**WORK ORDER**
What follows are records. Restate all of them word for word.
(INFORMATION SUPPLIED)
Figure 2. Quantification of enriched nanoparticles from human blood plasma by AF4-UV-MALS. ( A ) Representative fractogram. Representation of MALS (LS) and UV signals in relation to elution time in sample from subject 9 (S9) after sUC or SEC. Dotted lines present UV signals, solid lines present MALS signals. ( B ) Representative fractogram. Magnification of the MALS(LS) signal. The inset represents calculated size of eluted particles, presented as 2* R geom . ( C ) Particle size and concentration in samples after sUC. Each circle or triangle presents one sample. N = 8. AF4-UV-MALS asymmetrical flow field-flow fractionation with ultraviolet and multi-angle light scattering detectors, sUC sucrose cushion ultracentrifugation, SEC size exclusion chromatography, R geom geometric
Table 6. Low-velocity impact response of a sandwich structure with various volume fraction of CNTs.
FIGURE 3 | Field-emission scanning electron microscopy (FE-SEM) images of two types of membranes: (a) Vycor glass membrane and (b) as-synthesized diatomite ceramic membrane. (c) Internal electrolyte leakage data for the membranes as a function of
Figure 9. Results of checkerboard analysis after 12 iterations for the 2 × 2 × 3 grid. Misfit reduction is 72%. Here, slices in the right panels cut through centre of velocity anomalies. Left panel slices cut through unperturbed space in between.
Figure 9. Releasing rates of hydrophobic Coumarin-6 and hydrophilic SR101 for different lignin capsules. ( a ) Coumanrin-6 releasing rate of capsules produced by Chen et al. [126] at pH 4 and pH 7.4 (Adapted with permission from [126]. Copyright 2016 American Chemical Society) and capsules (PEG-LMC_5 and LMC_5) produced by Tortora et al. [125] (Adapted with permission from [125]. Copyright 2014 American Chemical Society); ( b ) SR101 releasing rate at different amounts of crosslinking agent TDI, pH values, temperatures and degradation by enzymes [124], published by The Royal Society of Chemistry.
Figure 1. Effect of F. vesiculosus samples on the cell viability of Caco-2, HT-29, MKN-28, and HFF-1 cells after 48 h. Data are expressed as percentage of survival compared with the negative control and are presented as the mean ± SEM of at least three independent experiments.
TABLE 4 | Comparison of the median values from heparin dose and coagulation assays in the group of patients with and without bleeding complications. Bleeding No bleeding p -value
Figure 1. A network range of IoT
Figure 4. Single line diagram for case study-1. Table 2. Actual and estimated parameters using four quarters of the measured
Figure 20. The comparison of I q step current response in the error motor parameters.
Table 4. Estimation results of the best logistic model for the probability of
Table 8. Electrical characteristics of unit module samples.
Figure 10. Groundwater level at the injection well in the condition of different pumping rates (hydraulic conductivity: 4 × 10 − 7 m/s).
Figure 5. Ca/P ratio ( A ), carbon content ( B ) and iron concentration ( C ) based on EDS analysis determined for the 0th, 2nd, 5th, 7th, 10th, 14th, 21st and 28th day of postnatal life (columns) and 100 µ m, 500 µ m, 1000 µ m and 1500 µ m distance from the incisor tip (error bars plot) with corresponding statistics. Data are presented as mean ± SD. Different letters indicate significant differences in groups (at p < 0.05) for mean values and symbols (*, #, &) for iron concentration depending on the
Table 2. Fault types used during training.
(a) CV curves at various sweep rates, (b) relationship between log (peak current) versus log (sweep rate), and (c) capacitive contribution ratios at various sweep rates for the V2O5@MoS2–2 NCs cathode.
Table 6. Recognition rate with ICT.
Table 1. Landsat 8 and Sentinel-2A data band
(End INFORMATION SUPPLIED)
**RESULT**
Figure 2. Quantification of enriched nanoparticles from human blood plasma by AF4-UV-MALS. ( A ) Representative fractogram. Representation of MALS (LS) and UV signals in relation to elution time in sample from subject 9 (S9) after sUC or SEC. Dotted lines present UV signals, solid lines present MALS signals. ( B ) Representative fractogram. Magnification of the MALS(LS) signal. The inset represents calculated size of eluted particles, presented as 2* R geom . ( C ) Particle size and concentration in samples after sUC. Each circle or triangle presents one sample. N = 8. AF4-UV-MALS asymmetrical flow field-flow fractionation with ultraviolet and multi-angle light scattering detectors, sUC sucrose cushion ultracentrifugation, SEC size exclusion chromatography, R geom geometric
Table 6. Low-velocity impact response of a sandwich structure with various volume fraction of CNTs.
FIGURE 3 | Field-emission scanning electron microscopy (FE-SEM) images of two types of membranes: (a) Vycor glass membrane and (b) as-synthesized diatomite ceramic membrane. (c) Internal electrolyte leakage data for the membranes as a function of
Figure 9. Results of checkerboard analysis after 12 iterations for the 2 × 2 × 3 grid. Misfit reduction is 72%. Here, slices in the right panels cut through centre of velocity anomalies. Left panel slices cut through unperturbed space in between.
Figure 9. Releasing rates of hydrophobic Coumarin-6 and hydrophilic SR101 for different lignin capsules. ( a ) Coumanrin-6 releasing rate of capsules produced by Chen et al. [126] at pH 4 and pH 7.4 (Adapted with permission from [126]. Copyright 2016 American Chemical Society) and capsules (PEG-LMC_5 and LMC_5) produced by Tortora et al. [125] (Adapted with permission from [125]. Copyright 2014 American Chemical Society); ( b ) SR101 releasing rate at different amounts of crosslinking agent TDI, pH values, temperatures and degradation by enzymes [124], published by The Royal Society of Chemistry.
Figure 1. Effect of F. vesiculosus samples on the cell viability of Caco-2, HT-29, MKN-28, and HFF-1 cells after 48 h. Data are expressed as percentage of survival compared with the negative control and are presented as the mean ± SEM of at least three independent experiments.
TABLE 4 | Comparison of the median values from heparin dose and coagulation assays in the group of patients with and without bleeding complications. Bleeding No bleeding p -value
Figure 1. A network range of IoT
Figure 4. Single line diagram for case study-1. Table 2. Actual and estimated parameters using four quarters of the measured
Figure 20. The comparison of I q step current response in the error motor parameters.
Table 4. Estimation results of the best logistic model for the probability of
Table 8. Electrical characteristics of unit module samples.
Figure 10. Groundwater level at the injection well in the condition of different pumping rates (hydraulic conductivity: 4 × 10 − 7 m/s).
Figure 5. Ca/P ratio ( A ), carbon content ( B ) and iron concentration ( C ) based on EDS analysis determined for the 0th, 2nd, 5th, 7th, 10th, 14th, 21st and 28th day of postnatal life (columns) and 100 µ m, 500 µ m, 1000 µ m and 1500 µ m distance from the incisor tip (error bars plot) with corresponding statistics. Data are presented as mean ± SD. Different letters indicate significant differences in groups (at p < 0.05) for mean values and symbols (*, #, &) for iron concentration depending on the
Table 2. Fault types used during training.
(a) CV curves at various sweep rates, (b) relationship between log (peak current) versus log (sweep rate), and (c) capacitive contribution ratios at various sweep rates for the V2O5@MoS2–2 NCs cathode.
Table 6. Recognition rate with ICT.
Table 1. Landsat 8 and Sentinel-2A data band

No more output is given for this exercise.